Os comentários que ouvi e li nos media sobre as lágrimas de Marta Temido genericamente desprezaram a comoção da ministra, tratando-a com condescendência. Desprezaram-na por ser “pouco profissional” e “desajustada”. É verdade que não é de todo comum a exposição emocional no espaço público, mas enquanto nos homens é valorizada como um sinal de humanidade – vejam-se o caso de Jorge Sampaio e, noutra dimensão, as palavras emocionadas do secretário de Estado Lacerda Sales, no verão de 2020 –, nas mulheres essa exposição é vista como um sinal de fraqueza: ela não sabe comportar-se como se espera. Leia-se: ela não sabe comportar-se bem, como um homem.
Nem todas mulheres se comovem, nem todos os homens se mostram incólumes ao desgaste emocional da coisa pública. Ainda não chegámos ao momento em que as lágrimas não são notícia. Porventura é até bom que o sejam; se calhar precisamos de uma política que possa comover-se (um movimento em relação ao outro).

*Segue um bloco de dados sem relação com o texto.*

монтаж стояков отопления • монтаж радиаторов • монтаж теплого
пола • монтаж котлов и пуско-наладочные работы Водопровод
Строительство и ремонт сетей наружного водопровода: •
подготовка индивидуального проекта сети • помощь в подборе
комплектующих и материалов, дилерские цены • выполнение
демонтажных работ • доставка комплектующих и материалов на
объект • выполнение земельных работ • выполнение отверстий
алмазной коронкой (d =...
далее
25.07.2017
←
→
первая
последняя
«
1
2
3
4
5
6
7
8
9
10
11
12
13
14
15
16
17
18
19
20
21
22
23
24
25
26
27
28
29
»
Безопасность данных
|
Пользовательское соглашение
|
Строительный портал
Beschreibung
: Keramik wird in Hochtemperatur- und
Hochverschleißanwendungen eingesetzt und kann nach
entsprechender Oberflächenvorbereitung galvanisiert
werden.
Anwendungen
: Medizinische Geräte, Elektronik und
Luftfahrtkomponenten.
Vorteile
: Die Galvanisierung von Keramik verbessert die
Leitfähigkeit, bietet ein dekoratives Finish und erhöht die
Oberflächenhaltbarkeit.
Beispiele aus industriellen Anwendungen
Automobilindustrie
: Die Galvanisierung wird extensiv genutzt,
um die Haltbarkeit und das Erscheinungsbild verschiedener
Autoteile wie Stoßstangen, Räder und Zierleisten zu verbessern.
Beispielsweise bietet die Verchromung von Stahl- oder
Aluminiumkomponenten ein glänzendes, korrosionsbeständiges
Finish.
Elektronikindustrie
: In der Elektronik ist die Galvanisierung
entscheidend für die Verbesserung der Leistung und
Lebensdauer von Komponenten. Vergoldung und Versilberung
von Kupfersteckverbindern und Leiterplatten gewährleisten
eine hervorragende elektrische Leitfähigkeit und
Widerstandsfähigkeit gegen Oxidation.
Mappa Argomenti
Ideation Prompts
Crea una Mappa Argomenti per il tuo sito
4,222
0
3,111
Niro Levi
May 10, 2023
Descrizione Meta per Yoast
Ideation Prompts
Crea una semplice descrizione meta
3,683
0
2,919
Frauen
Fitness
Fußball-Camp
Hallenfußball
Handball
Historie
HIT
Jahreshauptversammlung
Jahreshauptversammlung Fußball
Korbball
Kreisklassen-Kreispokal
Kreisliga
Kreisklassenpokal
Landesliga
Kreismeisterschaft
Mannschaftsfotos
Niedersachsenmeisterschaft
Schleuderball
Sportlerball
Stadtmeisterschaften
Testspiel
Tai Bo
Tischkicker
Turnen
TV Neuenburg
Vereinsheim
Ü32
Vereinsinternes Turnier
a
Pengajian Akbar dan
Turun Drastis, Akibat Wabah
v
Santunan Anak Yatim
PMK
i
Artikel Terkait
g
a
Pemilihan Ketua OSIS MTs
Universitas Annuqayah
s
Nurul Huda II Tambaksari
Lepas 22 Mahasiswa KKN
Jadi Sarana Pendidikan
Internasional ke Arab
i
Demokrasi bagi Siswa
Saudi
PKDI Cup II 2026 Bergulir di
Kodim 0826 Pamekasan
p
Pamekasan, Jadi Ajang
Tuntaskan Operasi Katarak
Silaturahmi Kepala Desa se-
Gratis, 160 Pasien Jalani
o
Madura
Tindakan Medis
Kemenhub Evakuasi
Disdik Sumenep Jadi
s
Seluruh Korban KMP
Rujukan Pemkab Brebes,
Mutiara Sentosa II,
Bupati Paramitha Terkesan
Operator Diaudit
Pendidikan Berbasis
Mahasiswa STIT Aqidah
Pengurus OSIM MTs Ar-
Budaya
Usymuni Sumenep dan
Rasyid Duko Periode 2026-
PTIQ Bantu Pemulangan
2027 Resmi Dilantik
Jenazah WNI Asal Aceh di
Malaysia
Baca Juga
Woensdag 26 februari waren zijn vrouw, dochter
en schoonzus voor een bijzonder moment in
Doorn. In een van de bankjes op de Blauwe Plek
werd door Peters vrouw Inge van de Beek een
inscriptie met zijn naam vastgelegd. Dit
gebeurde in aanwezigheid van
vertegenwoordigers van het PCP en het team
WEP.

Talvez se as lágrimas de Marta forem tratadas com o respeito que nos merece a expressão sincera de qualquer sentimento, e sem delas se retirarem outras ilações além das do próprio contexto, então aí, talvez a nossa vida comum se enriqueça da diferença entre homens e mulheres.
Para que se cumpra o grande espetáculo do espaço público, fazem falta atores diferentes, homens e mulheres que se construam paradoxais, em relação com os outros e com o meio, enriquecendo com essas diferenças a nossa vida comum. Também quando se emocionam em privado. Também quando choram em público.